Knowing what to do if your child has scoliosis is key; as a progressive condition, scoliosis has it in its nature to get worse over time, and scoliosis only gets more difficult to treat with increasing severity.
While we know that congenital scoliosis is caused by a malformed spine that develops in utero, we don’t know why the majority of idiopathic scoliosis cases develop in children, but we do know what triggers its progression: growth and development.
If a child is diagnosed with scoliosis, the most important decision to be made is how to treat it moving forward; there are two main scoliosis treatment approaches for parents to choose between, and one funnels children towards surgery, and the other provides a less-invasive non-surgical treatment option.
Traditional treatment values watching and waiting, while modern conservative treatment responds to a scoliosis diagnosis proactively, by starting treatment as close to the time of diagnosis as possible.
Here at the Scoliosis Reduction Center, I take scoliosis in children very seriously, and this is because some ages are at risk for rapid-phase progression, due to puberty, and when detected and treated early, there are fewer limits to what can be achieved.
If scoliosis is detected in children prior to their first adolescent growth spurt, as in early-onset juvenile scoliosis, this is precisely the time to start treatment, before a significant growth spurt triggers the condition to progress, making the spine more rigid and less responsive to treatment.
In order to help patients avoid the cost and risks of spinal fusion surgery, I integrate multiple different forms of treatment so conditions can be impacted on every level.
Through a combination of condition-specific chiropractic care, physical therapy, corrective bracing, and rehabilitation, I can work towards reducing the curve size on a structural level, increasing core strength so the spine’s surrounding muscles can optimally support the spine, improving posture, and further stabilizing and healing the spine.

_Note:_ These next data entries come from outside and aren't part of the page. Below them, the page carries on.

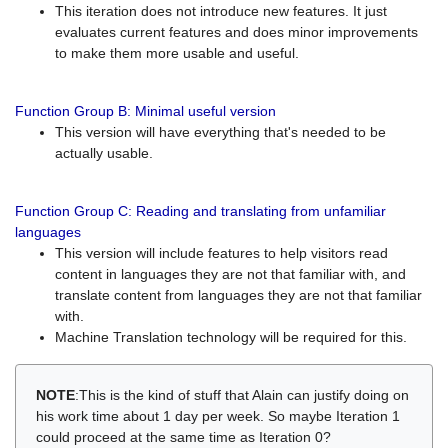
This iteration does not introduce new features. It just
evaluates current features and does minor improvements
to make them more usable and useful.
Function Group B: Minimal useful version
This version will have everything that's needed to be
actually usable.
Function Group C: Reading and translating from unfamiliar
languages
This version will include features to help visitors read
content in languages they are not that familiar with, and
translate content from languages they are not that familiar
with.
Machine Translation technology will be required for this.
NOTE
:This is the kind of stuff that Alain can justify doing on
his work time about 1 day per week. So maybe Iteration 1
could proceed at the same time as Iteration 0?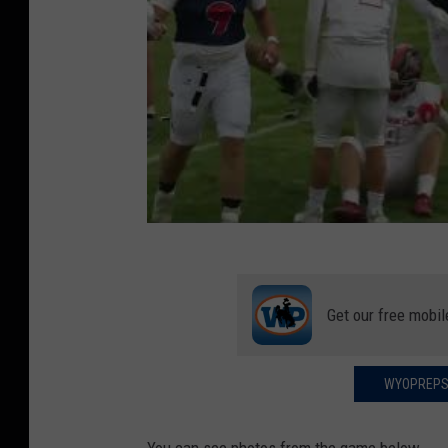
Get our free mobil
WYOPREPS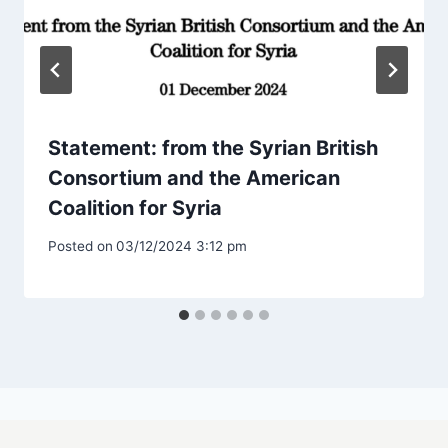
Statement: from the Syrian British
Consortium and the American
Coalition for Syria
Posted on
03/12/2024 3:12 pm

So if you know your child has scoliosis, what to do next is act; as a progressive condition, the best time to start scoliosis treatment, regardless of patient age and/or condition severity, is always now.
Although a parent doesn’t officially know their child has scoliosis until a diagnosis is given by a medical professional, there are certain condition indicators that suggest the condition’s presence; knowing these telltale signs can help lead to early detection, intervention, and treatment success.

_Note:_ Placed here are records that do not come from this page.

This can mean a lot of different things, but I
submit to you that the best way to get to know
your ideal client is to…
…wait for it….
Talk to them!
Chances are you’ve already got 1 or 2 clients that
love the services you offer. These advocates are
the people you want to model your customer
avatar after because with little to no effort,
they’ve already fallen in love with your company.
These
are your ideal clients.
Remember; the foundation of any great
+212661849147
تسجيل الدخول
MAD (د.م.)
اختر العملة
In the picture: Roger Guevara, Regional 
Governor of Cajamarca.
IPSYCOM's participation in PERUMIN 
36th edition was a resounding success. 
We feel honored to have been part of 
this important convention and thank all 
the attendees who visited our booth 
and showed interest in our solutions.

As a progressive condition, where a scoliosis is at the time of diagnosis isn’t indicative of where it will stay, so even conditions diagnosed as mild can easily become moderate, severe, or very severe if left untreated.
The worst thing that can be done following a scoliosis diagnosis is nothing; although traditional scoliosis treatment often recommends a reactive watch-and-wait approach, the Center's treatment results show that being proactive with treatment can be highly effective.

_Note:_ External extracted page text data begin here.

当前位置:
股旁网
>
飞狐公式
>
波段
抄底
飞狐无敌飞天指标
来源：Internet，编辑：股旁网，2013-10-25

When it comes to scoliosis in children, the constant trigger of growth and development is a challenge, and I work towards reducing the size of a scoliotic curve on a structural level, and holding that reduction throughout growth.
When a child’s scoliosis is reduced and core strength is increased, as much of the spine’s healthy curves and function as possible have been preserved, without facing the hardships, risks, side effects, and potential complications associated with spinal fusion surgery.